After hearing the news, one leading lawmaker, Luca Volonte, head of Union of Christian Democrats party in the nation’s parliament, urged "the judicial authorities to arrest the man
responsible for this homicide," according to a Reuters report.

But Marco Cappato, a left-wing politician from pro-euthanasia campaigner told Reuters that "Welby got what he had been asking for for 88 days, in full respect of his rights, the law and the constitution."

Welby had lost a case in a local court to have his respirator turned off and to be given a drug to take his life.
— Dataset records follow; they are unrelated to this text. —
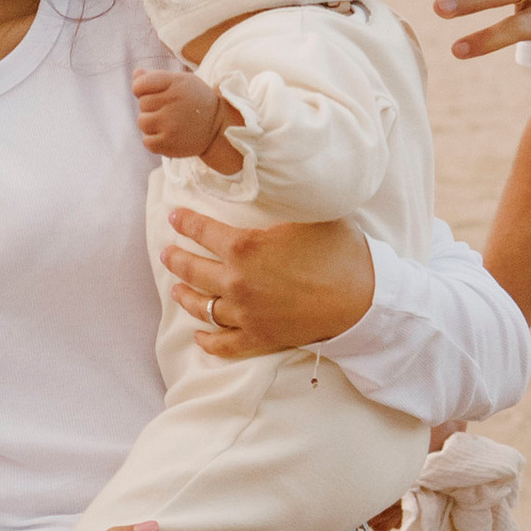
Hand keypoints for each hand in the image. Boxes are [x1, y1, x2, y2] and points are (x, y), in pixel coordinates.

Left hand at [132, 61, 240, 168]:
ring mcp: (171, 124)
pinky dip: (154, 140)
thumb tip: (136, 74)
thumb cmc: (195, 101)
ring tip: (168, 124)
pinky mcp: (170, 143)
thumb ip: (157, 77)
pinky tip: (168, 136)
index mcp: (176, 83)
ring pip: (142, 122)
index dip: (141, 90)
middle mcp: (174, 102)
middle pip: (142, 104)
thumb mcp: (181, 82)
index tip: (153, 94)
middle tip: (169, 110)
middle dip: (151, 107)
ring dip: (151, 124)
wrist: (219, 127)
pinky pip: (147, 141)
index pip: (140, 85)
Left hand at [163, 208, 375, 356]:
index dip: (184, 222)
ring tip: (176, 289)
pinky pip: (224, 344)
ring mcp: (246, 314)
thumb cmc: (340, 252)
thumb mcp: (310, 214)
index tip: (174, 217)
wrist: (363, 299)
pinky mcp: (260, 338)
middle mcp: (237, 282)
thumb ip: (282, 204)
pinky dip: (208, 341)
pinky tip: (199, 335)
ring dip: (185, 296)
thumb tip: (271, 186)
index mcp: (245, 247)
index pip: (201, 230)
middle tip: (167, 253)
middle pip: (192, 270)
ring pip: (202, 307)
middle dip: (175, 259)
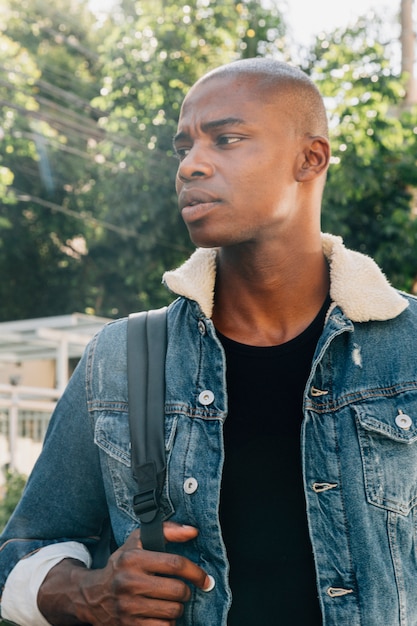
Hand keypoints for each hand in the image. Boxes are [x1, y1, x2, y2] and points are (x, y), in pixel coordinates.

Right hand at [38, 522, 212, 624]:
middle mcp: (129, 582)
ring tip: (169, 600)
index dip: (195, 572)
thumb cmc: (122, 564)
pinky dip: (167, 622)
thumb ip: (167, 531)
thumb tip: (193, 531)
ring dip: (177, 607)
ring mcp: (128, 607)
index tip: (204, 578)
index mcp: (133, 558)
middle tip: (182, 589)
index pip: (175, 564)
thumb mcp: (138, 541)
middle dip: (186, 591)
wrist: (93, 596)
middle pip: (178, 590)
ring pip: (173, 611)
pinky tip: (160, 613)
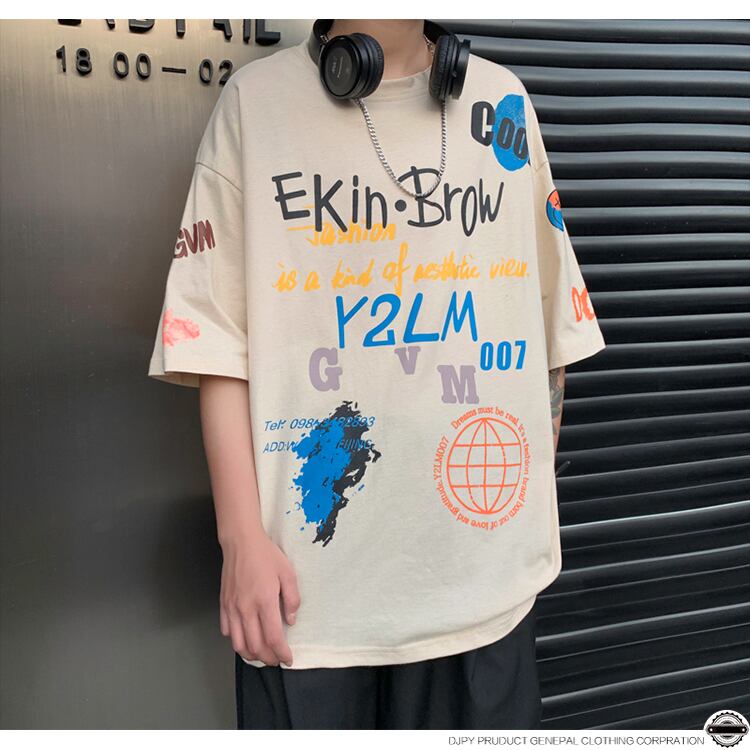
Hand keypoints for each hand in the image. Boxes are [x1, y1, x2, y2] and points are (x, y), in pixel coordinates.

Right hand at [219, 531, 299, 666]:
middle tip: (277, 659)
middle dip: (268, 658)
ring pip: (238, 644)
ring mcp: (232, 608)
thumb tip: (291, 620)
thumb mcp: (288, 573)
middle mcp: (246, 609)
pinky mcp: (223, 605)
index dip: (282, 653)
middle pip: (256, 647)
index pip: (273, 638)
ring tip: (262, 655)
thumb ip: (292, 599)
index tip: (288, 658)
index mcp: (265, 602)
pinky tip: (245, 638)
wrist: (241, 542)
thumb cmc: (266, 555)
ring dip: (251, 655)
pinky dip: (237, 641)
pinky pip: (227, 631)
Judge Angela Savio ruled Saturday that, while Welby has a constitutional right to refuse treatment, Italian law does not permit the denial of lifesaving care. The judge said the Italian parliament would have to change the nation’s law to legalize assisted suicide for the request to be granted.
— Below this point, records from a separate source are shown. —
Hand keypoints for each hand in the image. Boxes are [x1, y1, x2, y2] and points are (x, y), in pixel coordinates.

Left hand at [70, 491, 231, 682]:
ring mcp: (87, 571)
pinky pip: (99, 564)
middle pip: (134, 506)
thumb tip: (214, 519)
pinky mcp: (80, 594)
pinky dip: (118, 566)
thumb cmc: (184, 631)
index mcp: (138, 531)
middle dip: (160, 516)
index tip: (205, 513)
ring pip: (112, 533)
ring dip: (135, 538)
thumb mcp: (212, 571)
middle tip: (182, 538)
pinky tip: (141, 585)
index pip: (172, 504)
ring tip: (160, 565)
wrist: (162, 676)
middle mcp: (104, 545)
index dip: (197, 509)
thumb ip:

Judge Angela Salvio ruled that Welby has a constitutional right to determine his own medical treatment but noted that Italian law requires doctors to maintain a patient’s life and not engage in actions leading to their death.

Physicians "even when faced with the request of the patient, must not carry out … treatments aimed at causing death," Judge Salvio wrote.

Meanwhile, a Catholic church leader reaffirmed the church’s stance against euthanasia and spoke specifically to the case of removing a patient from life support.

"Is the sole purpose only to prolong the death throes?" of Welby," Cardinal Javier Lozano Barragan said in an interview with The Associated Press. "If the answer is yes, then you can remove the respirator. If the answer is no, then you cannot."

The cardinal added that Catholic teaching says food and water should never be withheld from patients.

The Netherlands was the first nation to legalize assisted suicide in 2001 and Switzerland followed in 2002. Switzerland also looks the other way as euthanasia groups operate numerous apartments where foreigners are killed.

Oregon voters approved assisted suicide in 1994 and the law went into effect in 1997.